Text provided:
"""

Copyright © 2011 by University of Nebraska–Lincoln, all rights reserved. Redistribution or republication in any medium, except as allowed under the Fair Use provisions of U.S. copyright law, requires express written consent from the editors and advance notification of the publisher, the University of Nebraska–Lincoln.
The New Democratic Party of Canada (NDP)
was founded in 1961 from an earlier party, the
Cooperative Commonwealth Federation (CCF),
and the largest trade union federation, the Canadian
Labour Congress. The first leader of the
NDP, from 1961 to 1971, was T. C. "Tommy"
Douglas, who had led the CCF in Saskatchewan
to its first victories. The current (2001) national
leader is Alexa McDonough, a member of Parliament from Halifax, Nova Scotia, and a former
leader of the party in that province.
The ndp has yet to form a federal government, but it has run governments in Saskatchewan, Manitoba, British Columbia, Yukon, and (only once to date) Ontario. Nationally, it has been enormously influential as the "conscience of the country" and by forcing reforms in minority-government situations. Thus, it was instrumental in obtaining the first old-age pension legislation, unemployment insurance, family allowances, and electoral reform (disclosure on funding sources and limits on spending). Its pioneering of public health care–"medicare"–in Saskatchewan in 1944 led to the establishment of a national scheme in the 1960s under a Liberal government. T. C. Douglas is now recognized as the "father of medicare" in Canada.
The NDP caucus, reduced to thirteen members
in the federal election of 2000, barely retained
official party status in the House of
Commons (twelve members is the minimum).
This loss of support is likely the result of the
growth of the far-right Canadian Alliance
Party, fear of which moved ndp voters to the
center-left Liberal Party as the party most able
to keep the far right out of office. The drop in
support has prompted a call for review of the
NDP's policies, name, structure, and relations
with activist citizens' organizations.

"""

Task details: Using the text on Canada's New Democratic Party, explain in one to three sentences why the party lost support in the 2000 federal election.

Information shown:
"""

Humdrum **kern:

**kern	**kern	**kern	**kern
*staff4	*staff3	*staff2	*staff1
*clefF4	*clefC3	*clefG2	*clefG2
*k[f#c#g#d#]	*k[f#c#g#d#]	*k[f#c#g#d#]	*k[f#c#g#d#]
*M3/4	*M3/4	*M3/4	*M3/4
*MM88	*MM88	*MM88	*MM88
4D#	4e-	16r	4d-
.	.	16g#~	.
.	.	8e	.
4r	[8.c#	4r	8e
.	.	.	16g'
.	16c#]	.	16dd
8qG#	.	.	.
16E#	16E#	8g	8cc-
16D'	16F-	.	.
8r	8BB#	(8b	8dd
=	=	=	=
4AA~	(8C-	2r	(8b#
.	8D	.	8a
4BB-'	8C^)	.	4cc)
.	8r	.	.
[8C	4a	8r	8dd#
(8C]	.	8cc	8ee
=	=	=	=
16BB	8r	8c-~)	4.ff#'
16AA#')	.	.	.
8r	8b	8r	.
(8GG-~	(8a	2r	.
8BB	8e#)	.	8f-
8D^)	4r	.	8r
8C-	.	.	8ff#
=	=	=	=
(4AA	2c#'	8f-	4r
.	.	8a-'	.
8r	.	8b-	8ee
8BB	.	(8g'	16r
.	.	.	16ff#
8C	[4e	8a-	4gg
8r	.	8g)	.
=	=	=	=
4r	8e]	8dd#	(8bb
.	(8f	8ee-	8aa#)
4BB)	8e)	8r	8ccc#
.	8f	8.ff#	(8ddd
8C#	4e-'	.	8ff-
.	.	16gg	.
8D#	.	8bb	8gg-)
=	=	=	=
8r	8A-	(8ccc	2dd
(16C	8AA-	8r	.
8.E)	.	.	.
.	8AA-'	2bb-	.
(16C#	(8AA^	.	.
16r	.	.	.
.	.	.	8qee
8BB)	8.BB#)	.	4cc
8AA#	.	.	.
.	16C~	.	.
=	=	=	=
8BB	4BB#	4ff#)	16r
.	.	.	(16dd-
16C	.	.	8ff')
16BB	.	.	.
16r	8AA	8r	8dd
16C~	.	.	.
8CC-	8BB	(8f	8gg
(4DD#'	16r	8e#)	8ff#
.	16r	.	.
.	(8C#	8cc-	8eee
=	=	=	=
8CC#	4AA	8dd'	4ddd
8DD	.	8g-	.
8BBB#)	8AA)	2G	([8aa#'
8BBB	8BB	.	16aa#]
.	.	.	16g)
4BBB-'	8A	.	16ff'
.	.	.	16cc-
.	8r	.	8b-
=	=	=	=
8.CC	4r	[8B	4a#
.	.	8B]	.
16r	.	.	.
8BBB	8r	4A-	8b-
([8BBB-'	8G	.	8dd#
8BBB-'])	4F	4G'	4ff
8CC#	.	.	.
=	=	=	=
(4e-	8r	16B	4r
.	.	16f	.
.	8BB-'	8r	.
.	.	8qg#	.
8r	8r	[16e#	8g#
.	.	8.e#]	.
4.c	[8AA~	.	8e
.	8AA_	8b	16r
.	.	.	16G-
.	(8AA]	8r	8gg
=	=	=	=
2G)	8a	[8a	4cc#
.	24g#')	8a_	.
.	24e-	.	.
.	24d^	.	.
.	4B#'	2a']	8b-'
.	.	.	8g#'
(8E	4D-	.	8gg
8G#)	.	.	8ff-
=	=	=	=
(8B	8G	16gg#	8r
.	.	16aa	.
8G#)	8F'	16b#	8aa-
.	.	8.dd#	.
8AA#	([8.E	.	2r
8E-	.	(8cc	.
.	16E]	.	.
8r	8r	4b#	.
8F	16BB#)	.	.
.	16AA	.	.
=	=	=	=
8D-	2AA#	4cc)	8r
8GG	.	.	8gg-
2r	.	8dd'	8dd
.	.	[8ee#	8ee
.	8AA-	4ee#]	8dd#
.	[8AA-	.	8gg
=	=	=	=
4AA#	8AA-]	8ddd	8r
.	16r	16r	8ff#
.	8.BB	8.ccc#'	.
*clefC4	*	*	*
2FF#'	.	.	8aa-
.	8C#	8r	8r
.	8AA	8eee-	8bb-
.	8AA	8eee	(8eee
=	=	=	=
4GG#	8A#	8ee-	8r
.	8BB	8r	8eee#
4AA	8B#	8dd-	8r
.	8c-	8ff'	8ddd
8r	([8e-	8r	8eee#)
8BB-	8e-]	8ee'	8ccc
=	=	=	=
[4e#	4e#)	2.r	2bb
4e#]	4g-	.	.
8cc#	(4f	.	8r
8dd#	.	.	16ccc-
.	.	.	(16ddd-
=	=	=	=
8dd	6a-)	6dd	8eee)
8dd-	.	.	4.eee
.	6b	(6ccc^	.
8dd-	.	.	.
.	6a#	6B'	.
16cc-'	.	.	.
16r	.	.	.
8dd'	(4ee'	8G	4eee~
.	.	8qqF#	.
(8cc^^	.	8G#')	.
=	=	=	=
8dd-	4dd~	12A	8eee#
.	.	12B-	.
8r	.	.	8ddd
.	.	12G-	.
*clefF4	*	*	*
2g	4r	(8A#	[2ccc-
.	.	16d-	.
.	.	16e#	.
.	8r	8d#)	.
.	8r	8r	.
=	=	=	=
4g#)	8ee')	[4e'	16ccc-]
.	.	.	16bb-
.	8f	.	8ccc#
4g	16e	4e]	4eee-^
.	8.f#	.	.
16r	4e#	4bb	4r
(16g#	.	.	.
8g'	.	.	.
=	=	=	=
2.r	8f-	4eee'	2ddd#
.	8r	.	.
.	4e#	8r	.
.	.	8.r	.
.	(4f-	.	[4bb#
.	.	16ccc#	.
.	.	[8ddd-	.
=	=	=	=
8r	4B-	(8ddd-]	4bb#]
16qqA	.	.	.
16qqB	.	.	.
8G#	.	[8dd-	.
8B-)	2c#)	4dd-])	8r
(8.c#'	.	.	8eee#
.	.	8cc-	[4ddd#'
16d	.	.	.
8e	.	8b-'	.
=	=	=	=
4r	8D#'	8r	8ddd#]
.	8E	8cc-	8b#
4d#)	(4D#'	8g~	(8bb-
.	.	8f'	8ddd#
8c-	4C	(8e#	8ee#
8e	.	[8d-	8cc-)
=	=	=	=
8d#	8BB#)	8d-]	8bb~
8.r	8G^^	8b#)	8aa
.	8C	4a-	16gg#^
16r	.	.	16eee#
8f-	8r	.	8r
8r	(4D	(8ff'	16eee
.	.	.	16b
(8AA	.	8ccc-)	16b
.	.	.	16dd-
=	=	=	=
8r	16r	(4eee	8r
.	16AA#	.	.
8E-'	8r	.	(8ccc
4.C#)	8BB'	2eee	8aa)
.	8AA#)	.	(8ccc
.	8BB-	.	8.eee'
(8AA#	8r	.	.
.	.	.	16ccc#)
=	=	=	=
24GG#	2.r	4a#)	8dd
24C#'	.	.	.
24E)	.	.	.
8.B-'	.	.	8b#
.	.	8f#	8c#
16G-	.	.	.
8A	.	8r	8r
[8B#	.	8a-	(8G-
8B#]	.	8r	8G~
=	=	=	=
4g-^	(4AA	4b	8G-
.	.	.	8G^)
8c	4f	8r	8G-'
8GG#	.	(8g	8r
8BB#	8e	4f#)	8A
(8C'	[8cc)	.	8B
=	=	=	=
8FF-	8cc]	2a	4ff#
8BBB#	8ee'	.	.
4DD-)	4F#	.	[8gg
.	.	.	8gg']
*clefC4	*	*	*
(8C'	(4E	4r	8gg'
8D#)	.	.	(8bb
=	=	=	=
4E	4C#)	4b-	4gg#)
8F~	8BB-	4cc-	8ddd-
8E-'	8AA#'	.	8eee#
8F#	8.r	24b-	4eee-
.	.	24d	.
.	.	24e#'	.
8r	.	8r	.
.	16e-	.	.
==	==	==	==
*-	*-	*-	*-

"""

Task output: The loss was likely due to the growth of the far-right Canadian Alliance Party. Fear of that party moved NDP voters to the center-left Liberal Party, which they saw as the party most able to keep the far right out of office.